━━━━━ Recorded data ━━━━━
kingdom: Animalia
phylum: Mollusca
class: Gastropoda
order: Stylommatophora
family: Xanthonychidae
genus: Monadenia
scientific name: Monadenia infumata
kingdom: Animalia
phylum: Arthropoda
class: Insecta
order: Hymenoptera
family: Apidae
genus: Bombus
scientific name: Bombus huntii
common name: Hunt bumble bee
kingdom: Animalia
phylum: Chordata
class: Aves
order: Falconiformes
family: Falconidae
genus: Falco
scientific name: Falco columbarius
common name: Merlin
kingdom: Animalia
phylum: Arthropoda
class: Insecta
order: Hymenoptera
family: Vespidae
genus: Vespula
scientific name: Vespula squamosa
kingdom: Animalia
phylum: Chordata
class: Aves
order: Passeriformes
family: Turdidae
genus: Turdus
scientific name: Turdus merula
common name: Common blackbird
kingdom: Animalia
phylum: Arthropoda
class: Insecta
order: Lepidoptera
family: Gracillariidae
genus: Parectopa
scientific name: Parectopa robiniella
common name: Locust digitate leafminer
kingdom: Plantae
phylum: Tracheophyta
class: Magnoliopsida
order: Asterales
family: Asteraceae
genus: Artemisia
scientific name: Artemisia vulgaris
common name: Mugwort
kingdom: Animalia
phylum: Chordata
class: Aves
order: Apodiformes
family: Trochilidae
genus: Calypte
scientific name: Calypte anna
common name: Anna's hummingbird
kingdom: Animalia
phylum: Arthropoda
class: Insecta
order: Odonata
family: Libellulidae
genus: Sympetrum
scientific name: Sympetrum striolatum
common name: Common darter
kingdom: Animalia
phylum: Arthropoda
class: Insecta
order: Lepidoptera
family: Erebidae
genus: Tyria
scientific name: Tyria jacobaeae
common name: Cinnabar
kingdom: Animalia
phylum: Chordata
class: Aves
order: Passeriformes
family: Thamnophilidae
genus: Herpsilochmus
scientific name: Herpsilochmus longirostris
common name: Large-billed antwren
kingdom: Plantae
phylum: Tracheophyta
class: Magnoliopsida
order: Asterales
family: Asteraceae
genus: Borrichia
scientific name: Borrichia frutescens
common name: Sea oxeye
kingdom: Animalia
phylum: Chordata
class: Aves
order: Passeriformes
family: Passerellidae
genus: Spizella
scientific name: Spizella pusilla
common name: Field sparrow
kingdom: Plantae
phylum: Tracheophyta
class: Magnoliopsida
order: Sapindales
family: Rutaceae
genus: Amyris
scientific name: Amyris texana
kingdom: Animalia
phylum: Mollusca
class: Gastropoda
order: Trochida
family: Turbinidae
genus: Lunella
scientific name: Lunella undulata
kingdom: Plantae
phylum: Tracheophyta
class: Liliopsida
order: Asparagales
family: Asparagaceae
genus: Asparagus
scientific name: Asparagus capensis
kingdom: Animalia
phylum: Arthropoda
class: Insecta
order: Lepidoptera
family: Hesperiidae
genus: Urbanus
━━━━━
Exercise brief: Please reproduce every line of the entries above word for word, keeping them in the same order.

Output for this task:
kingdom: Animalia
phylum: Mollusca
class: Gastropoda
order: Stylommatophora
family: Xanthonychidae
genus: Monadenia
scientific name: Monadenia infumata
kingdom: Animalia
phylum: Arthropoda
class: Insecta
order: Hymenoptera
family: Apidae
genus: Bombus
scientific name: Bombus huntii
common name: Hunt bumble bee
kingdom: Animalia
phylum: Chordata
class: Aves
order: Falconiformes
family: Falconidae
genus: Falco
scientific name: Falco columbarius
common name: Merlin
kingdom: Animalia
phylum: Arthropoda
class: Insecta
order: Hymenoptera
family: Vespidae
genus: Vespula
scientific name: Vespula squamosa
kingdom: Animalia
phylum: Chordata
class: Aves
order: Passeriformes
family: Turdidae
genus: Turdus
scientific name: Turdus merula
common name: Common blackbird
kingdom: Animalia
phylum: Arthropoda
class: Insecta
order: Lepidoptera
family: Gracillariidae
genus: Parectopa
scientific name: Parectopa robiniella
common name: Locust digitate leafminer
kingdom: Plantae
phylum: Tracheophyta
class: Magnoliopsida
order: Asterales
family: Asteraceae
genus: Artemisia
scientific name: Artemisia vulgaris
common name: Mugwort
kingdom: Animalia
phylum: Chordata
class: Aves
order: Apodiformes
family: Trochilidae
genus: Calypte
scientific name: Calypte anna
common name: Anna's hummingbird
kingdom: Animalia
phylum: Arthropoda
class: Insecta
order: Odonata
family: Libellulidae
genus: Sympetrum
scientific name: Sympetrum striolatum
common name: Common darter
kingdom: Animalia
phylum: Arthropoda
class: Insecta
order: Lepidoptera
family: Erebidae
genus: Tyria
scientific name: Tyria jacobaeae
common name: Cinnabar
kingdom: Animalia
phylum: Chordata
class: Aves
order: Passeriformes
family: Thamnophilidae
genus: Herpsilochmus
scientific name: Herpsilochmus longirostris
common name: Large-billed antwren
kingdom: Plantae
phylum: Tracheophyta
class: Magnoliopsida
order: Asterales
family: Asteraceae
genus: Borrichia
scientific name: Borrichia frutescens
common name: Sea oxeye
kingdom: Animalia
phylum: Chordata
class: Aves
order: Passeriformes
family: Passerellidae
genus: Spizella
scientific name: Spizella pusilla
common name: Field sparrow
kingdom: Plantae
phylum: Tracheophyta
class: Magnoliopsida
order: Sapindales
family: Rutaceae
genus: Amyris
scientific name: Amyris texana
kingdom: Animalia
phylum: Mollusca
class: Gastropoda
order: Trochida
family: Turbinidae
genus: Lunella
scientific name: Lunella undulata
kingdom: Plantae
phylum: Tracheophyta
class: Liliopsida
order: Asparagales
family: Asparagaceae
genus: Asparagus
scientific name: Asparagus capensis
kingdom: Animalia
phylum: Arthropoda
class: Insecta
order: Lepidoptera
family: Hesperiidae
genus: Urbanus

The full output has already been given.